Cuentos de hadas Rusos
Cuentos de hadas Rusos - Príncipe, he tenido el placer de ver tu victoria sobre el Dragón. Aún hay que vencer a un enemigo más temible, a mi carcelero, el cruel Kostey. Guárdate de él, pues si te matase, me arrojaría por la ventana a lo hondo del precipicio.
- Tranquilízate, princesa, porque en este huevo está la vida de Kostey.
Luego, volviéndose a la maza invisible, le ordenó:
- Adelante, maza invisible; descarga los golpes más formidables y libra a la tierra de ese malvado gigante.

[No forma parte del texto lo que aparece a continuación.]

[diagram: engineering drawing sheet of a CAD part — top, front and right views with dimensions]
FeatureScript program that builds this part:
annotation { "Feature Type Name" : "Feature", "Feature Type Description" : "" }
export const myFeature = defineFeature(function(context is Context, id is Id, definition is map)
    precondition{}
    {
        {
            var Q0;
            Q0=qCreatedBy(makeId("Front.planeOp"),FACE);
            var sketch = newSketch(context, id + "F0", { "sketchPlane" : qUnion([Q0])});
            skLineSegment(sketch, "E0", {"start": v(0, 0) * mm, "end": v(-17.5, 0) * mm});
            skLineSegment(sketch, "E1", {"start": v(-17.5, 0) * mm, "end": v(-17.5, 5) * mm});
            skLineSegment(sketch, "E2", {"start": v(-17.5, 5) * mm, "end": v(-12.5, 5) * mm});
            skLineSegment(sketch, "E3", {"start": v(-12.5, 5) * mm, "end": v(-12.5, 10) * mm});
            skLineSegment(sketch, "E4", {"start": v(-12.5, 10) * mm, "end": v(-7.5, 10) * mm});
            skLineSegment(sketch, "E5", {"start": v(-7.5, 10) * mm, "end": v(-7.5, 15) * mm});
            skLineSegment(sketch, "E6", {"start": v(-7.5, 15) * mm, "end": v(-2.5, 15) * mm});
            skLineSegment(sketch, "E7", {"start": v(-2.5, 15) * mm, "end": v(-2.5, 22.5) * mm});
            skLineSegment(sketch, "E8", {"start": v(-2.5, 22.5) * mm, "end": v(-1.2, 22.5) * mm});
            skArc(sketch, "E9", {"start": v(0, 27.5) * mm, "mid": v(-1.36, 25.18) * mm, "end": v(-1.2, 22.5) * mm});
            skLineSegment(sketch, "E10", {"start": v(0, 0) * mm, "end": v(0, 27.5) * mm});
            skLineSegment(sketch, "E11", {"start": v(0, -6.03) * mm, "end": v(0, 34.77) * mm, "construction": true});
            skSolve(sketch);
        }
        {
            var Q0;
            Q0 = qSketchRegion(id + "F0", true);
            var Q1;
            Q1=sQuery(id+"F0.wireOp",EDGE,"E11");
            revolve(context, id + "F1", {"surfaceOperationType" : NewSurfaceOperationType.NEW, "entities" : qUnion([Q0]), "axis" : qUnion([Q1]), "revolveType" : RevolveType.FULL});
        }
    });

La maza empezó por derribar las puertos de hierro y se lanzó contra Kostey. En un momento, se vio el gigante tan magullado a mazazos, que le saltaron los dientes como peñascos, los ojos se le encendían como relámpagos, y cayó rodando como un tronco. Si hubiera sido un hombre cualquiera, hubiese muerto a consecuencia de tan malos tratos. Pero aquel aborto de magia, no era un hombre. Logró levantarse y miró a todos lados en busca de quien así lo atormentaba. Los golpes de maza seguían lloviendo sobre él y producían tal efecto, que los bramidos del gigante se oían en todo la isla. Al acercarse a la ventana vio al Príncipe Junak y gritó:
- ¡Ah, malvado! ¿Eres tú quien me apalea de este modo?